Someday I hope you understand, how I never meant to hurt you. How this thing with us, it just hit like a truck. You know it did. No one would ever, ever believe that. Nothing will ever be the same, but we don't have to make things worse. We can't, even if I wish we could.

Joe's sloppy scrawl is unmistakable. So is his adherence to letter-writing etiquette, because the date is in the top right-hand corner: May 24. Twenty-one days before he died. Two days before he started to get sick. There's no name at the top.

He didn't give it to whomever it was meant for, obviously, but he saved it. Hid it. Hid all of it. I pull another book off the shelf, and another and another until there are books flipped open, books in crooked piles, books sagging sideways on their spines. Six shelves emptied onto the floor. No more cranes. No more hints. This is all he left behind.

“What are you doing?” Bea asks, leaning against the doorframe. She's sucking on a round lollipop and makes a puckering noise, pointing to the new mess.

I shake my head and hold up my hands in a silent plea to be left alone. Instead, Bea says “criss-cross applesauce” and plops down, blocking the doorway. The one time I want her to, she refuses to disappear.

I stuff the crane in my pocket. Pick up the books one by one. Hold their covers like wings, shaking each to make sure there are no more secrets tucked inside their pages. He was a liar. He was a cheater. He never told me.

I need to get out of here. Need to get anywhere else.

Stumbling out of his room, I get to mine and slam the door.

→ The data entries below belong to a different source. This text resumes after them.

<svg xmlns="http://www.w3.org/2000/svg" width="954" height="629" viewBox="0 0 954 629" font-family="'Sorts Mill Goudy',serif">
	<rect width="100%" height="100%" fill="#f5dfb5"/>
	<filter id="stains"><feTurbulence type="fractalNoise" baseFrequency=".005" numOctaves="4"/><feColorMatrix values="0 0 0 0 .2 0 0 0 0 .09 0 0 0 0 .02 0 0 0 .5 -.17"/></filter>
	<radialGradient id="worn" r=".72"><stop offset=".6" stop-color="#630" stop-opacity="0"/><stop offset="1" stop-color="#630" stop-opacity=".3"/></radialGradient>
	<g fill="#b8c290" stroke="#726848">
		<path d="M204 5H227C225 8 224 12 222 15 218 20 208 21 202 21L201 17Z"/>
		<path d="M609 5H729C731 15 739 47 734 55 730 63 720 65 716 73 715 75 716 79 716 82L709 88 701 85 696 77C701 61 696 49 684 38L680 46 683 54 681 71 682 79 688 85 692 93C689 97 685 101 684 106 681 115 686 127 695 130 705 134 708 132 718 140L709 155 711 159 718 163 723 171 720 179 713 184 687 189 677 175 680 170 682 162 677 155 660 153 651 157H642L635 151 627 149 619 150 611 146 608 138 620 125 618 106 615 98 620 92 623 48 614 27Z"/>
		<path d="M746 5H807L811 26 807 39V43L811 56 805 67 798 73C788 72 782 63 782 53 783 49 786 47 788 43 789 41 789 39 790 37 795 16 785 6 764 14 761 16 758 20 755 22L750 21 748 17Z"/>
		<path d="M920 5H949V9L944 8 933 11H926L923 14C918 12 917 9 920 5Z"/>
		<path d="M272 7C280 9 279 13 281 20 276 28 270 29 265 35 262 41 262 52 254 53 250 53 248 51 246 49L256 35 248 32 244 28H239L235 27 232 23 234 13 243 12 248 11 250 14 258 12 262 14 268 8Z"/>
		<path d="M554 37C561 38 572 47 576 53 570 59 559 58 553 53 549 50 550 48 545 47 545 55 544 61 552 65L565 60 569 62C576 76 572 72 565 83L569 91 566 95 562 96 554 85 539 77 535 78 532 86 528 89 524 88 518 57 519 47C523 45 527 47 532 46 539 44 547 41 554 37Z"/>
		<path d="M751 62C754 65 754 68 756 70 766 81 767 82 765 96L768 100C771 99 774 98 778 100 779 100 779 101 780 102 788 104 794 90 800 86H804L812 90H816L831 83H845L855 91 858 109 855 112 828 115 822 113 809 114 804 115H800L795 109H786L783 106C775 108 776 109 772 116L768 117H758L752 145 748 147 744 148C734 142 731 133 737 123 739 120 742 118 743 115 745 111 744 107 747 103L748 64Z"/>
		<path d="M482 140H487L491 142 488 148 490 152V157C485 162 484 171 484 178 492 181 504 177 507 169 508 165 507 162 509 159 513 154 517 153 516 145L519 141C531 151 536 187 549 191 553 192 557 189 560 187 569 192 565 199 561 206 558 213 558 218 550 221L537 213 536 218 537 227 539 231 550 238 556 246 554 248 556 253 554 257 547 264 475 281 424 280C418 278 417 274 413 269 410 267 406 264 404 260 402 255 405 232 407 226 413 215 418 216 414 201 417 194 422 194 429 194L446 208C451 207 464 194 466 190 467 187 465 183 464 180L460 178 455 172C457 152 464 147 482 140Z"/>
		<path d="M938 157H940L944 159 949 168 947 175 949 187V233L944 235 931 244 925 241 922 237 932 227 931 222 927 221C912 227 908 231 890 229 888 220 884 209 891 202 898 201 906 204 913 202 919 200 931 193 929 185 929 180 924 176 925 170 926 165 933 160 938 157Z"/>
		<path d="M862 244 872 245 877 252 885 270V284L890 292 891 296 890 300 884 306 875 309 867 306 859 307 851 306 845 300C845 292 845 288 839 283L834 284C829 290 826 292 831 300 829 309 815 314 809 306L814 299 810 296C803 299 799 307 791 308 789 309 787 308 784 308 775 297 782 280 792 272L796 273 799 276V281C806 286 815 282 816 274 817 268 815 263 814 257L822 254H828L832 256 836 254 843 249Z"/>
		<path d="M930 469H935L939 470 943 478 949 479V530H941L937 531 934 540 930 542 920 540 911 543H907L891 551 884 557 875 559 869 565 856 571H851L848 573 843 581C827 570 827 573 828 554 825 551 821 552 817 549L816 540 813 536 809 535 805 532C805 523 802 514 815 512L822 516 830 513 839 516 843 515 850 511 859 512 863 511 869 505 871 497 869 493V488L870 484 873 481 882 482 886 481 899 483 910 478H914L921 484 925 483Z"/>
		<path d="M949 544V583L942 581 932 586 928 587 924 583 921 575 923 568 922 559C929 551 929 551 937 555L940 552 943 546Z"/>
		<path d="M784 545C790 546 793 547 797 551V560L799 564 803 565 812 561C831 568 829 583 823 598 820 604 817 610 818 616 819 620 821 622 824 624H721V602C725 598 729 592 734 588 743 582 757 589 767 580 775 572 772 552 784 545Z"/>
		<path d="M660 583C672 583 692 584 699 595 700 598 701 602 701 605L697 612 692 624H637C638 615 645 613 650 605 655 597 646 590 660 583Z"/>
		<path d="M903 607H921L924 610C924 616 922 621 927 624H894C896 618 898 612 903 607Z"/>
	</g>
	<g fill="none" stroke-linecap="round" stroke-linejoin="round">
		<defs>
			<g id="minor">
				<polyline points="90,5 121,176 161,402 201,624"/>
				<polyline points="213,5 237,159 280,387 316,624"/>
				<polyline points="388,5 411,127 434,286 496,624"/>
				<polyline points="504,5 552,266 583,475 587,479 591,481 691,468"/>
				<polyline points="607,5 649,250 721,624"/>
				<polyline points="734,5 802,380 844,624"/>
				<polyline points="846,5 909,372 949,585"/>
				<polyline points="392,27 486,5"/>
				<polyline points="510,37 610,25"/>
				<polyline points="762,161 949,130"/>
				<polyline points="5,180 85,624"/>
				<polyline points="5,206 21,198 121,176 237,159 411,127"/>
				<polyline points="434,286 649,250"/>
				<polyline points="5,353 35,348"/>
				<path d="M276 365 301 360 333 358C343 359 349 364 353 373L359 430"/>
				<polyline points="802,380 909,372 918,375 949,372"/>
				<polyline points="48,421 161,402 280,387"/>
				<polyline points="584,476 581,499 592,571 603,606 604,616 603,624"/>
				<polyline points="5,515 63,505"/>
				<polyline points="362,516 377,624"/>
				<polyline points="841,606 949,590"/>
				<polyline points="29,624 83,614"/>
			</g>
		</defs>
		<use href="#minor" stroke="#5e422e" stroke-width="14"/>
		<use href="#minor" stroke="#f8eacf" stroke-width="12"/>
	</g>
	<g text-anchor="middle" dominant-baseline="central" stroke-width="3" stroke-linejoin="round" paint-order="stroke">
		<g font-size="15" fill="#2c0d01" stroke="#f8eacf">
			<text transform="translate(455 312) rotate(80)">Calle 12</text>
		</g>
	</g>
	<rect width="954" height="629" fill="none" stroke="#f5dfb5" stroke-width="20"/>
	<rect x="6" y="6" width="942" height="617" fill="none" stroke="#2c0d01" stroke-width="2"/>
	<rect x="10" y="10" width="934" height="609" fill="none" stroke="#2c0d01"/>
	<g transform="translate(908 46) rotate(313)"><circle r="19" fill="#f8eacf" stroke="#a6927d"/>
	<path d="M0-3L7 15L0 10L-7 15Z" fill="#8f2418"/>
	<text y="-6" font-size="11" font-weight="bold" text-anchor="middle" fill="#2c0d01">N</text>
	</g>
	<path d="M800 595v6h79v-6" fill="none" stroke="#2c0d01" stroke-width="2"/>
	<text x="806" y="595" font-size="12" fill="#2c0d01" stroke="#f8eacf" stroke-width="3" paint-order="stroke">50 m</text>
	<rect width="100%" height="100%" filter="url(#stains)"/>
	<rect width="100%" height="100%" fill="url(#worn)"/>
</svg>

The words “He never told me. He never told me. He never told me” crash through my head and I need to do something, anything, to get it out. I want to scream. I want to break. I want to burn that crane and never, ever know it existed.

How could Joe—the person who shared everything with me, the guy who was so good and honest and true—also be a total douche bag? Maybe a friend wrote it. But then he wouldn't have folded it into a crane and saved it. I can't slow my brain down. It's like the only thing I have left of him, the picture of who he was, is suddenly splitting into a 1,000-piece jigsaw puzzle.

I can't get answers. It makes Joe feel more gone than ever. Because how do you hold on to someone you've lost, if maybe you didn't really know him, the real and true him, in the first place?

“I'm going for a run! See you later,” I call into the hallway. I don't run. Not even when chased. But my car is still in the shop and I need to leave fast before Mom catches a glimpse of me.

“Whoa!” She's standing at the top of the stairs. I turn, but bend over and act like I'm scooping up all my hair into a ponytail.

“You're doing what?” she asks. There is clear concern in her voice. I hear Bea whisper something behind her. She pauses and then says, “Gramps wanted to take you to lunch in about an hour.”

“I'll—I'll be back by then,” I stammer and open the front door. “I just … I want to run. Or jog, or fast walk or whatever.”

I don't wait for a response. My legs are burning before I get around the block and the back of my throat's on fire. Patti's words on my arm pump in and out of view. The phrase means something different, harsher now.